WHAT TO WORK ON:
When you answer, restate the entries below without altering anything.

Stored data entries
━━━━━━
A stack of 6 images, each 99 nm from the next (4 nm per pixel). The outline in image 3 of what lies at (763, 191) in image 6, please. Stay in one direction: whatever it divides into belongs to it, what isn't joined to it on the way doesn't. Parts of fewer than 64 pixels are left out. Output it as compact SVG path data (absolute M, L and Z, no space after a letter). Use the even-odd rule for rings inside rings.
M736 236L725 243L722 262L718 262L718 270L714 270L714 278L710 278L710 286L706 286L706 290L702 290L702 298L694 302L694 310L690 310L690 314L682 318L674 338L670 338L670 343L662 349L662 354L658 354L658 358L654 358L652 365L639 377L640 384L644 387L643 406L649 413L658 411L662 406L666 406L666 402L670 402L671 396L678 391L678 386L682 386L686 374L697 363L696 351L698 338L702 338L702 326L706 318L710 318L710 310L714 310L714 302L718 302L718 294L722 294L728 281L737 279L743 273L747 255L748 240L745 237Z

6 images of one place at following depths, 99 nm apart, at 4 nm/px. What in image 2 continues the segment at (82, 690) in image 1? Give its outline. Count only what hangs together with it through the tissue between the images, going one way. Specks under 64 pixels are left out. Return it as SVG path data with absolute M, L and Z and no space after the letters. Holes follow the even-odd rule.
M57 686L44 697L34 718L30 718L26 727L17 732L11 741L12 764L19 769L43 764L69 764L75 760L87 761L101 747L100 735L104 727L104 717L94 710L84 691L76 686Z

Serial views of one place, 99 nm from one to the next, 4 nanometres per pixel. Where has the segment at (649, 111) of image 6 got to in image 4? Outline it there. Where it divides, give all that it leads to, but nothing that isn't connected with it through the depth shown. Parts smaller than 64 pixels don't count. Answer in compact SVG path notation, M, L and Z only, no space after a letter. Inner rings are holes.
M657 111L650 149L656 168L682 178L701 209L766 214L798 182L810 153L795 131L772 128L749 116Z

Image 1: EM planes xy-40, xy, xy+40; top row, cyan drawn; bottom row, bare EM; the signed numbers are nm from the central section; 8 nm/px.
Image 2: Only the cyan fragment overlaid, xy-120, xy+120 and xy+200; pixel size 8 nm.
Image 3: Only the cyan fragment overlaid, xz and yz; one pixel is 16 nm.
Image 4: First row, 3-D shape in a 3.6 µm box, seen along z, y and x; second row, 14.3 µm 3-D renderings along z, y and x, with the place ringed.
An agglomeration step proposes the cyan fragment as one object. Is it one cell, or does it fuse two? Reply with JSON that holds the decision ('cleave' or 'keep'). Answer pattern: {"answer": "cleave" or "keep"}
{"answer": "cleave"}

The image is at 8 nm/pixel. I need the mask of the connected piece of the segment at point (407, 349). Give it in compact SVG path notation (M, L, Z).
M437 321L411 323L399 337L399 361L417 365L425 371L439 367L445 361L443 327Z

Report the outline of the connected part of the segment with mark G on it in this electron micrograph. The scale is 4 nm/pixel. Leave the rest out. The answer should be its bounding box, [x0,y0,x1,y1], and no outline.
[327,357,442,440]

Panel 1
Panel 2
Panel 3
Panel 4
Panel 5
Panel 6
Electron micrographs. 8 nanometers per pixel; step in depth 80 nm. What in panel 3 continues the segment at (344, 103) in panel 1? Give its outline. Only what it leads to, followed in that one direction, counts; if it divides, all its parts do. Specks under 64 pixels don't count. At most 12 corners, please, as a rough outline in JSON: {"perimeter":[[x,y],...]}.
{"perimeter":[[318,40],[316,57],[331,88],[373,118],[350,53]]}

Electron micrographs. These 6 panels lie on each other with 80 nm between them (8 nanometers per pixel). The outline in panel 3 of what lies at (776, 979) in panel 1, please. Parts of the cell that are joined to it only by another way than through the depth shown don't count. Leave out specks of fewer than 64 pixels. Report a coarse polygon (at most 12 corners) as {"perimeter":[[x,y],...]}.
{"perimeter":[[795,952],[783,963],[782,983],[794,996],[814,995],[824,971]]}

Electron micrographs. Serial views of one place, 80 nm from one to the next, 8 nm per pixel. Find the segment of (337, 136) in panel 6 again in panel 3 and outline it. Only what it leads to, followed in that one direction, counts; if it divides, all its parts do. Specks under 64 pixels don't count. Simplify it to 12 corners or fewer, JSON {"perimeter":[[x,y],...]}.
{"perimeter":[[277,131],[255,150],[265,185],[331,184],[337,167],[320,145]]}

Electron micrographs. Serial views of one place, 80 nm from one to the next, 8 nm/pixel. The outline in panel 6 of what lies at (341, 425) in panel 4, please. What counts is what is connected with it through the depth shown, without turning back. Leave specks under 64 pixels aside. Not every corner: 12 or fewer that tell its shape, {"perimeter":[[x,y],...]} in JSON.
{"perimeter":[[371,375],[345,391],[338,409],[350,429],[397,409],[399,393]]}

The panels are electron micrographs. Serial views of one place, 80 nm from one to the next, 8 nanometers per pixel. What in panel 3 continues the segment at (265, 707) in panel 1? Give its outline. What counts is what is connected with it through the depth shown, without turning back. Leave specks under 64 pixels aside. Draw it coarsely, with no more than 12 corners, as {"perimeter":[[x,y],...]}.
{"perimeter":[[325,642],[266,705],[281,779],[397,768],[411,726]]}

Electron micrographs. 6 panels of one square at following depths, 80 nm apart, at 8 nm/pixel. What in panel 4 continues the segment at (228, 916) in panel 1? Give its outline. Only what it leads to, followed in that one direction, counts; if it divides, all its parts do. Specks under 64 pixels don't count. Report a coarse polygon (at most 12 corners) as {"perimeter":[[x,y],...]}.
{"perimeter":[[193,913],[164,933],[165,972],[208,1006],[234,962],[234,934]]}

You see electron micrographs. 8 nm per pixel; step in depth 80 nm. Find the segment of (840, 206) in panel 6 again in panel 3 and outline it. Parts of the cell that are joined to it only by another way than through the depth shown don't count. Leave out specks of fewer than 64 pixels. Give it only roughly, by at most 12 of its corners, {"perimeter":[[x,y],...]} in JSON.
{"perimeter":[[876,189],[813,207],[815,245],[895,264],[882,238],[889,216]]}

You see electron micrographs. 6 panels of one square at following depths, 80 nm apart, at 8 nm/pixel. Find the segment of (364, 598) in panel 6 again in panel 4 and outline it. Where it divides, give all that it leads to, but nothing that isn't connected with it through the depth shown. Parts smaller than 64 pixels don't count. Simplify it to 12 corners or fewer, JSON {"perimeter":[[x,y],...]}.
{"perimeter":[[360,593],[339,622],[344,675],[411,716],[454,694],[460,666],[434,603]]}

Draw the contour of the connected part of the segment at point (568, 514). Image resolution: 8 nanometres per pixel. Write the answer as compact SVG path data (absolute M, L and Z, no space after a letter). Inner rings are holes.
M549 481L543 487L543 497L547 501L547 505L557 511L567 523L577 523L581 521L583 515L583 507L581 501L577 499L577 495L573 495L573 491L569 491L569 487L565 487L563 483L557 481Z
━━━━━━
EXPECTED OUTPUT:
A stack of 6 images, each 99 nm from the next (4 nm per pixel). The outline in image 3 of what lies at (763, 191) in image 6, please. Stay in one direction: whatever it divides into belongs to it, what isn't joined to it on the way doesn't. Parts of fewer than 64 pixels are left out. Output it as compact SVG path data (absolute M, L and Z, no space after a letter). Use the even-odd rule for rings inside rings.
M736 236L725 243L722 262L718 262L718 270L714 270L714 278L710 278L710 286L706 286L706 290L702 290L702 298L694 302L694 310L690 310L690 314L682 318L674 338L670 338L670 343L662 349L662 354L658 354L658 358L654 358L652 365L639 377L640 384L644 387L643 406L649 413L658 411L662 406L666 406L666 402L670 402L671 396L678 391L678 386L682 386L686 374L697 363L696 351L698 338L702 338L702 326L706 318L710 318L710 310L714 310L714 302L718 302L718 294L722 294L728 281L737 279L743 273L747 255L748 240L745 237Z

6 images of one place at following depths, 99 nm apart, at 4 nm/px. What in image 2 continues the segment at (82, 690) in image 1? Give its outline. Count only what hangs together with it through the tissue between the images, going one way. Specks under 64 pixels are left out. Return it as SVG path data with absolute M, L and Z and no space after the letters. Holes follow the even-odd rule.
M57 686L44 697L34 718L30 718L26 727L17 732L11 741L12 764L19 769L43 764L69 764L75 760L87 761L101 747L100 735L104 727L104 717L94 710L84 691L76 686Z

Serial views of one place, 99 nm from one to the next, 4 nanometres per pixel. Where has the segment at (649, 111) of image 6 got to in image 4? Outline it there. Where it divides, give all that it leads to, but nothing that isn't connected with it through the depth shown. Parts smaller than 64 pixels don't count. Answer in compact SVG path notation, M, L and Z only, no space after a letter. Inner rings are holes.
M657 111L650 149L656 168L682 178L701 209L766 214L798 182L810 153L795 131L772 128L749 116Z

Image 1: EM planes xy-40, xy, xy+40; top row, cyan drawn; bottom row, bare EM; the signed numbers are nm from the central section; 8 nm/px.
Image 2: Only the cyan fragment overlaid, xy-120, xy+120 and xy+200; pixel size 8 nm.
Image 3: Only the cyan fragment overlaid, xz and yz; one pixel is 16 nm.
Image 4: First row, 3-D shape in a 3.6 µm box, seen along z, y and x; second row, 14.3 µm 3-D renderings along z, y and x, with the place ringed.
An agglomeration step proposes the cyan fragment as one object. Is it one cell, or does it fuse two? Reply with JSON that holds the decision ('cleave' or 'keep'). Answer pattern: {"answer": "cleave" or "keep"}
{"answer": "cleave"}

The image is at 8 nm/pixel. I need the mask of the connected piece of the segment at point (407, 349). Give it in compact SVG path notation (M, L, Z).
M437 321L411 323L399 337L399 361L417 365L425 371L439 367L445 361L443 327Z

Report the outline of the connected part of the segment with mark G on it in this electron micrograph. The scale is 4 nm/pixel. Leave the rest out. The answer should be its bounding box, [x0,y0,x1,y1], and no outline.
[327,357,442,440]

Panel 1
Panel 2
Panel 3
Panel 4
Panel 5
Panel 6
Electron micrographs. 8 nanometers per pixel; step in depth 80 nm. What in panel 3 continues the segment at (344, 103) in panel 1? Give its outline. Only what it leads to, followed in that one direction, counts; if it divides, all its parts do. Specks under 64 pixels don't count. At most 12 corners, please, as a rough outline in JSON: {"perimeter":[[x,y],...]}.
{"perimeter":[[318,40],[316,57],[331,88],[373,118],[350,53]]}

Electron micrographs. These 6 panels lie on each other with 80 nm between them (8 nanometers per pixel). The outline in panel 3 of what lies at (776, 979) in panel 1, please. Parts of the cell that are joined to it only by another way than through the depth shown don't count. Leave out specks of fewer than 64 pixels. Report a coarse polygon (at most 12 corners) as {"perimeter":[[x,y],...]}.
{"perimeter":[[795,952],[783,963],[782,983],[794,996],[814,995],[824,971]]}

Electron micrographs. Serial views of one place, 80 nm from one to the next, 8 nm per pixel. Find the segment of (337, 136) in panel 6 again in panel 3 and outline it. Only what it leads to, followed in that one direction, counts; if it divides, all its parts do. Specks under 64 pixels don't count. Simplify it to 12 corners or fewer, JSON {"perimeter":[[x,y],...]}.
{"perimeter":[[277,131],[255,150],[265,185],[331,184],[337,167],[320,145]]}

Electron micrographs. Serial views of one place, 80 nm from one to the next, 8 nm/pixel. The outline in panel 6 of what lies at (341, 425) in panel 4, please. What counts is what is connected with it through the depth shown, without turning back. Leave specks under 64 pixels aside. Not every corner: 12 or fewer that tell its shape, {"perimeter":[[x,y],...]} in JSON.
{"perimeter":[[371,375],[345,391],[338,409],[350,429],[397,409],[399,393]]}

The panels are electron micrographs. Serial views of one place, 80 nm from one to the next, 8 nanometers per pixel. What in panel 3 continues the segment at (265, 707) in panel 1? Give its outline. What counts is what is connected with it through the depth shown, without turning back. Leave specks under 64 pixels aside. Draw it coarsely, with no more than 12 corners, as {"perimeter":[[x,y],...]}.
{"perimeter":[[325,642],[266,705],[281,779],[397,768],[411,726]]}

Electron micrographs. 6 panels of one square at following depths, 80 nm apart, at 8 nm/pixel. What in panel 4 continues the segment at (228, 916) in panel 1? Give its outline. Only what it leads to, followed in that one direction, counts; if it divides, all its parts do. Specks under 64 pixels don't count. Report a coarse polygon (at most 12 corners) as {"perimeter":[[x,y],...]}.
{"perimeter":[[193,913],[164,933],[165,972],[208,1006],[234,962],[234,934]]}

You see electron micrographs. 8 nm per pixel; step in depth 80 nm. Find the segment of (840, 206) in panel 6 again in panel 3 and outline it. Parts of the cell that are joined to it only by another way than through the depth shown don't count. Leave out specks of fewer than 64 pixels. Give it only roughly, by at most 12 of its corners, {"perimeter":[[x,y],...]} in JSON.
{"perimeter":[[876,189],[813,207],[815,245],[895,264],[882,238],[889,216]]}

You see electron micrographs. 6 panels of one square at following depths, 80 nm apart, at 8 nm/pixel. Find the segment of (364, 598) in panel 6 again in panel 4 and outline it. Where it divides, give all that it leads to, but nothing that isn't connected with it through the depth shown. Parts smaller than 64 pixels don't count. Simplify it to 12 corners or fewer, JSON {"perimeter":[[x,y],...]}.
{"perimeter":[[360,593],[339,622],[344,675],[411,716],[454,694],[460,666],[434,603]]}

Draw the contour of the connected part of the segment at point (568, 514). Image resolution: 8 nanometres per pixel. Write the answer as compact SVG path data (absolute M, L and Z, no space after a letter). Inner rings are holes.
M549 481L543 487L543 497L547 501L547 505L557 511L567 523L577 523L581 521L583 515L583 507L581 501L577 499L577 495L573 495L573 491L569 491L569 487L565 487L563 483L557 481Z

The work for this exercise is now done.